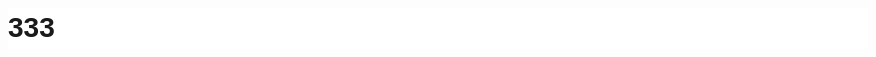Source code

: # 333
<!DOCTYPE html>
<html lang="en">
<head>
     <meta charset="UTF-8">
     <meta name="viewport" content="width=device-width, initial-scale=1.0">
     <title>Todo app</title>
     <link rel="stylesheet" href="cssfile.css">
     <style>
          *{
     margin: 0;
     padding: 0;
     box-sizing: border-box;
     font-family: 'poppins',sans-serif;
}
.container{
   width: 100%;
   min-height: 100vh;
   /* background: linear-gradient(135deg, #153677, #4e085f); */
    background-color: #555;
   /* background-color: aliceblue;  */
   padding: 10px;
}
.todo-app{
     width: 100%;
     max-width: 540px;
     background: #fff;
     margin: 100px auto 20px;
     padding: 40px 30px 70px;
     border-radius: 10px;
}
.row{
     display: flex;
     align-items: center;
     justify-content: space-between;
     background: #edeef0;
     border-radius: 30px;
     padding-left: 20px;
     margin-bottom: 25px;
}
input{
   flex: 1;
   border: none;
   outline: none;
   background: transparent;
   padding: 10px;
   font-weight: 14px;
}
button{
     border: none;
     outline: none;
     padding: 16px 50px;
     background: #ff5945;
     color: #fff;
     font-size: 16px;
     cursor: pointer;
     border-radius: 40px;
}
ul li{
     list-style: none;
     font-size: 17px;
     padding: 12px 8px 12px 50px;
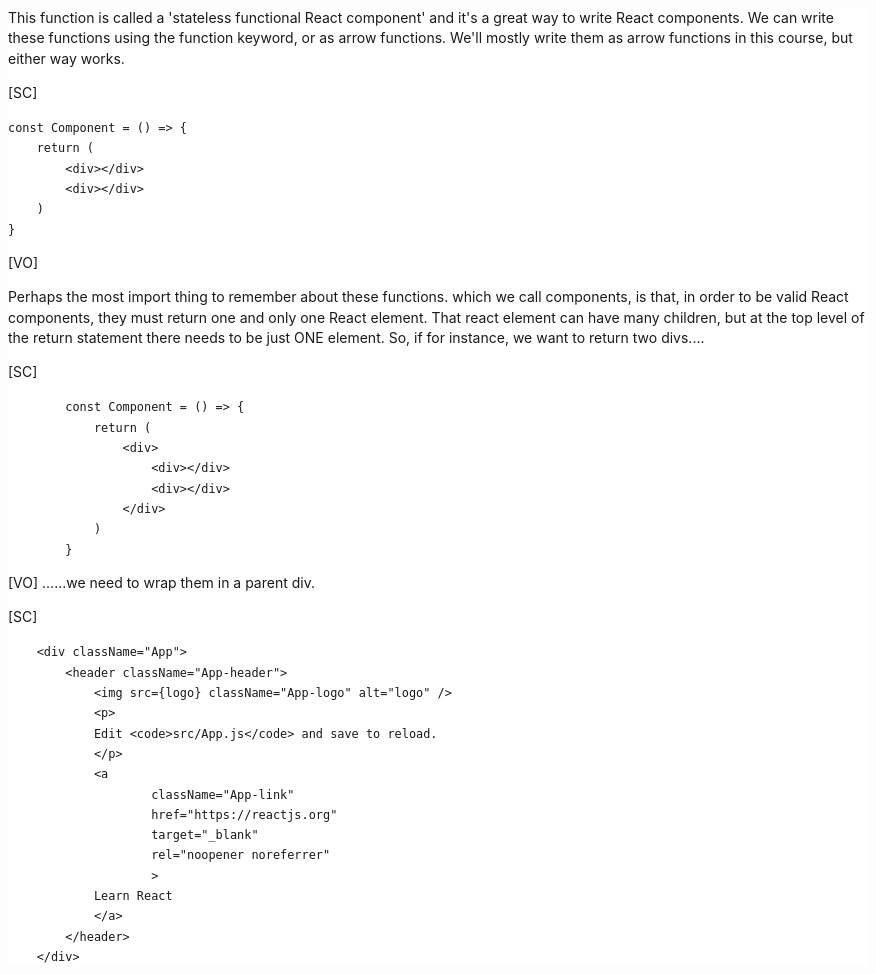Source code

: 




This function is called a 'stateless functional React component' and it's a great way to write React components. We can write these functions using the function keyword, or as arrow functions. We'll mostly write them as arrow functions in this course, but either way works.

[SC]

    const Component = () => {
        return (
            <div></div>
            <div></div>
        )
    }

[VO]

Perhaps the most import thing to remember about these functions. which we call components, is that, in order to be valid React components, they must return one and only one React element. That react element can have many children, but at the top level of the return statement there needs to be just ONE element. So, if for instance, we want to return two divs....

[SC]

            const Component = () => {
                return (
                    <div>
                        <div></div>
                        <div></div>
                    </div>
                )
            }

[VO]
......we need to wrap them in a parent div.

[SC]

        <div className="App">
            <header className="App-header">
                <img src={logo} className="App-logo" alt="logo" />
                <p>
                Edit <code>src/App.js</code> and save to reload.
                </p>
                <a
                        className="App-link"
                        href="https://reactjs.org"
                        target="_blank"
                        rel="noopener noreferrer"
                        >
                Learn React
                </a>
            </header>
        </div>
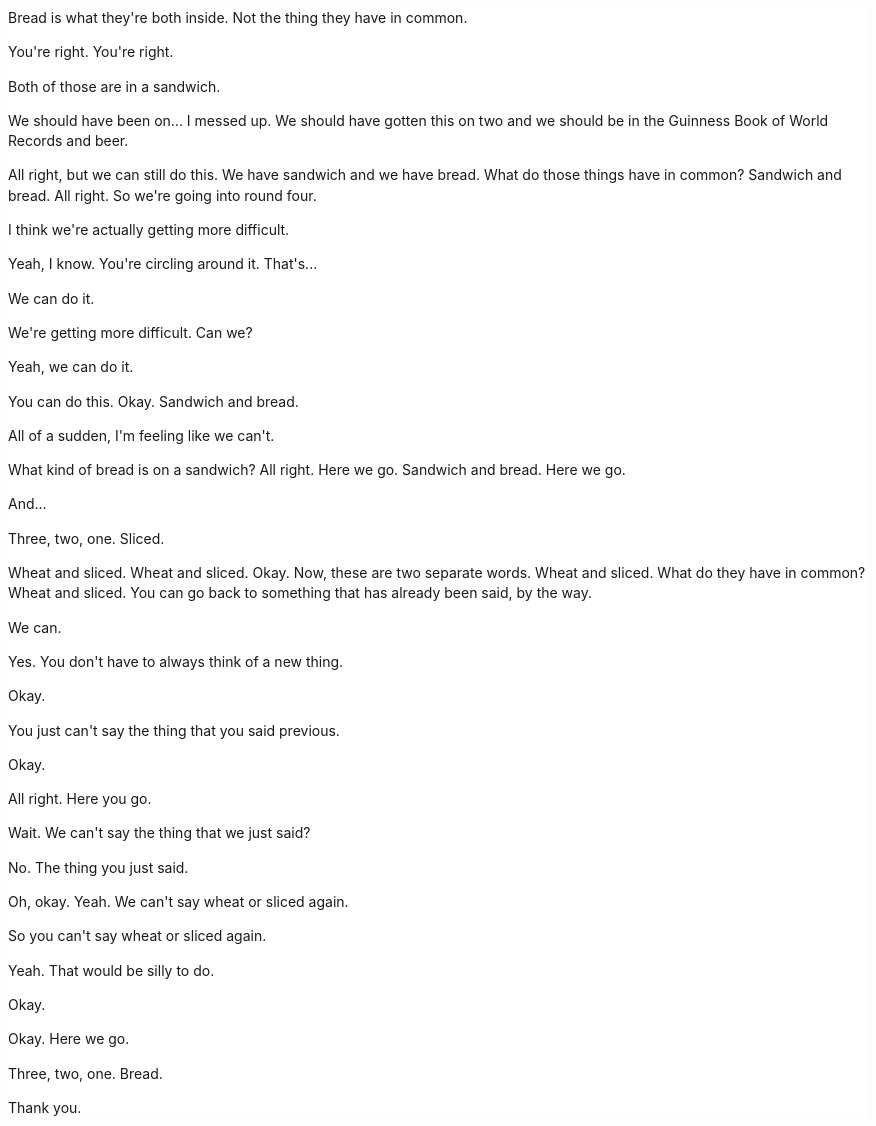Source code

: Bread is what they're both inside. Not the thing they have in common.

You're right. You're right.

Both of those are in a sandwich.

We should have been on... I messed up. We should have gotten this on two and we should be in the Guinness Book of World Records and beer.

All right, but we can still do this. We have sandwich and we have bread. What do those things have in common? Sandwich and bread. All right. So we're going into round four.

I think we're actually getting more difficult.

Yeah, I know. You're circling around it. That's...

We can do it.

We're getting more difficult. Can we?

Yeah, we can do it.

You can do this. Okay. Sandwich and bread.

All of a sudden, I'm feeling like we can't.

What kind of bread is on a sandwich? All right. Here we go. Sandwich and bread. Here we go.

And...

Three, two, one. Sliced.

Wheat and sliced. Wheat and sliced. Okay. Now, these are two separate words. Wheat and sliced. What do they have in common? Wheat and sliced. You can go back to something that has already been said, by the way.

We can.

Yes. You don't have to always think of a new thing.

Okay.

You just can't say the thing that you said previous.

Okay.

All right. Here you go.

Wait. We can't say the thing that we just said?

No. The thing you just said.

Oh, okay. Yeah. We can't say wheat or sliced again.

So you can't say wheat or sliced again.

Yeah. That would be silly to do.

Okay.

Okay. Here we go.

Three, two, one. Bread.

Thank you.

********

▶ _What is expected_
Give the listing again exactly, minus its images.

▶ _Answer to the exercise_
Source code

: # 333
<!DOCTYPE html>
<html lang="en">
<head>
     <meta charset="UTF-8">
     <meta name="viewport" content="width=device-width, initial-scale=1.0">
     <title>Todo app</title>
     <link rel="stylesheet" href="cssfile.css">
     <style>
          *{
     margin: 0;
     padding: 0;
     box-sizing: border-box;
     font-family: 'poppins',sans-serif;
}
.container{
   width: 100%;
   min-height: 100vh;
   /* background: linear-gradient(135deg, #153677, #4e085f); */
    background-color: #555;
   /* background-color: aliceblue;  */
   padding: 10px;
}
.todo-app{
     width: 100%;
     max-width: 540px;
     background: #fff;
     margin: 100px auto 20px;
     padding: 40px 30px 70px;
     border-radius: 10px;
}
.row{
     display: flex;
     align-items: center;
     justify-content: space-between;
     background: #edeef0;
     border-radius: 30px;
     padding-left: 20px;
     margin-bottom: 25px;
}
input{
   flex: 1;
   border: none;
   outline: none;
   background: transparent;
   padding: 10px;
   font-weight: 14px;
}
button{
     border: none;
     outline: none;
     padding: 16px 50px;
     background: #ff5945;
     color: #fff;
     font-size: 16px;
     cursor: pointer;
     border-radius: 40px;
}
ul li{
     list-style: none;
     font-size: 17px;
     padding: 12px 8px 12px 50px;
Source code

: 




This function is called a 'stateless functional React component' and it's a great way to write React components. We can write these functions using the function keyword, or as arrow functions. We'll mostly write them as arrow functions in this course, but either way works.

[SC]

    const Component = () => {
        return (
            <div></div>
            <div></div>
        )
    }

[VO]

Perhaps the most import thing to remember about these functions. which we call components, is that, in order to be valid React components, they must return one and only one React element. That react element can have many children, but at the top level of the return statement there needs to be just ONE element. So, if for instance, we want to return two divs....

[SC]

            const Component = () => {
                return (
                    <div>
                        <div></div>
                        <div></div>
                    </div>
                )
            }

[VO]
......we need to wrap them in a parent div.

[SC]

        <div className="App">
            <header className="App-header">
                <img src={logo} className="App-logo" alt="logo" />
                <p>
                Edit <code>src/App.js</code> and save to reload.
                </p>
                <a
                        className="App-link"
                        href="https://reactjs.org"
                        target="_blank"
                        rel="noopener noreferrer"
                        >
                Learn React
                </a>
            </header>
        </div>
Source code

: Bread is what they're both inside. Not the thing they have in common.

You're right. You're right.

Both of those are in a sandwich.

We should have been on... I messed up. We should have gotten this on two and we should be in the Guinness Book of World Records and beer.

All right, but we can still do this. We have sandwich and we have bread. What do those things have in common? Sandwich and bread. All right. So we're going into round four.

I think we're actually getting more difficult.

Yeah, I know. You're circling around it. That's...

We can do it.

We're getting more difficult. Can we?

Yeah, we can do it.

You can do this. Okay. Sandwich and bread.

All of a sudden, I'm feeling like we can't.

What kind of bread is on a sandwich? All right. Here we go. Sandwich and bread. Here we go.

And...

Three, two, one. Sliced.

Wheat and sliced. Wheat and sliced. Okay. Now, these are two separate words. Wheat and sliced. What do they have in common? Wheat and sliced. You can go back to something that has already been said, by the way.

We can.

Yes. You don't have to always think of a new thing.

Okay.

You just can't say the thing that you said previous.

Okay.

All right. Here you go.

Wait. We can't say the thing that we just said?

No. The thing you just said.

Oh, okay. Yeah. We can't say wheat or sliced again.

So you can't say wheat or sliced again.

Yeah. That would be silly to do.

Okay.

Okay. Here we go.

Three, two, one. Bread.

Thank you.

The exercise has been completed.